Winter 2009
Monday will mark the beginning of the Winter 2009 school year at UCI. I have signed up to take 20 units across 5 different classes. 2 project courses, and 3 upper division major courses. I’m looking forward to the new quarter which hasn’t happened since my first quarter at UCI. I really enjoyed my Computer Vision and Imaging course last quarter and hence am taking the first time offered project course in the same area. I will also be taking a project course in computer networking. I’ve been told I’m insane for attempting two project courses at the same time, perhaps I am since I don’t even know what one entails. I’m sure I will find out rather quickly how managable this will be. The other three courses are: Digital Log Design, Intro to Databases, and Artificial Intelligence. I’m not sure what Digital Log Design entails, but I’m definitely looking forward to the other two courses, both of which I have been waiting to take since I started at UCI.

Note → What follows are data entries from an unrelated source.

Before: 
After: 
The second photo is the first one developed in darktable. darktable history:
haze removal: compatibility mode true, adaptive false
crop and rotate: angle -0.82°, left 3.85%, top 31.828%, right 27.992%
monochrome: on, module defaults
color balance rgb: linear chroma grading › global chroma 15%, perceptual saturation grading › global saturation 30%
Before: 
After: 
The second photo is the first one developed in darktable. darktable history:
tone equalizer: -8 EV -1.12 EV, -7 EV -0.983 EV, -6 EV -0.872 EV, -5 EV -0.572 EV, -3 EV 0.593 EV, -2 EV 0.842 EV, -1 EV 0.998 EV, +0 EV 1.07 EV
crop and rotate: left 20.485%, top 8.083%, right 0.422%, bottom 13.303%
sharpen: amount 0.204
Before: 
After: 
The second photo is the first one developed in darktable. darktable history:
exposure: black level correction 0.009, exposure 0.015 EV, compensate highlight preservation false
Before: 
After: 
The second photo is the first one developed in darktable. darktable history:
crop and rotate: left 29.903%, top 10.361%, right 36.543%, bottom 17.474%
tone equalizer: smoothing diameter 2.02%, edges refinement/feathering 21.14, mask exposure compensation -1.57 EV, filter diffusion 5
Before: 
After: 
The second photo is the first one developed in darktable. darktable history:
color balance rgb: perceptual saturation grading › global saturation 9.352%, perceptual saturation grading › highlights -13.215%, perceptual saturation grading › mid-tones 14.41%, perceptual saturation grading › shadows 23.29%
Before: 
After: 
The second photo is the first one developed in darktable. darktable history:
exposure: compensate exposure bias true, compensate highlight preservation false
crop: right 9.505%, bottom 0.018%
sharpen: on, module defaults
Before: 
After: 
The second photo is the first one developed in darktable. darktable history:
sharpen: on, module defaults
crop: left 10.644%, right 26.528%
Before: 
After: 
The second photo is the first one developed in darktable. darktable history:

Lots of things and nothing have all happened since I last wrote up here. I’ve just continued working on a consulting basis. I survived all of my finals at the end of last quarter. Christmas brought a few neat toys to me, including a WD Velociraptor HDD which will be the first of 4 I hope to procure over the next year to build my VM array in my new server. I decided on the WD Velociraptor for many reasons, I was originally planning on running 146GB 15k RPM SAS drives. The drives would make a phenominal VM server, but after doing some research online I discovered that the ammount of power consumed by the drives vs. the performance gain over the Velociraptors was minimal. The SAS drives consumed almost 3x the amount of power at peak usage as the Velociraptor did with decent gains. The Velociraptors are also cheaper and easier to obtain brand new. I did run into one issue that will be resolved shortly while mounting the Velociraptors in my chassis. The Velociraptors sit on a giant heat sink dubbed the “IcePak” by WD. The actual drive itself is only a 2.5″ hard drive mounted on this giant heatsink. WD center mounted the 2.5″ drive to evenly dicipate heat which makes sense. The issue you run into is that hot swap chassis and bays place the SATA power and data connectors in the bottom right corner where SAS and standard SATA drives have them. So, to make my setup work I will have to do some small case modding. I was lucky enough in that I have a 4U rackmount chassis, with 20 hot swap bays, 4 across and 5 rows. So, I simply removed the circuit board from the back of the hotswap bays for the top row, and will pass through standard cables to these drives. I won’t get the pretty lights for power and activity, but I will get to use these energy efficient and fast drives. I also started experimenting with a USB TV tuner that I would like to use on my MythBackend VM. Unfortunately I ran into compatibility problems while trying to configure it. Hopefully the Linux community will have something out soon to remedy the issue.
The other day I started working more with the sound card and VMs on my server. I discovered something rather important with Server 2008. You can rather easily install a sound card on the server, the trick here is not to do it while remoted in :). I learned this the hard way after several hours of frustrating restarts. Turns out that when you RDP to Server 2008 the sound devices are disabled and appear as though they are not functioning. So, you have to install a sound card while on the physical machine and not remotely connected. Lesson learned. At the moment I’m setting up a mic to pass through to one of my VMs to experiment with voice commands. My goal is to be able to turn off my lights for the night without having to touch anything. Presently my bluetooth proximity script is working flawlessly. I leave my room and my lights go out, I enter and my lights come on. I still need to add some code to handle day light conditions, most likely using a sunset time calculation. That way if it is after sunset the script will run, otherwise it won’t. We’ll see how that works soon. I’m having trouble getting that data easily using a bash script. I may attempt to port my little scripts into Perl which I’m growing rather fond of after several WWW::Mechanize scripts to pull down various pieces of information from the net. More to come soon I hope :).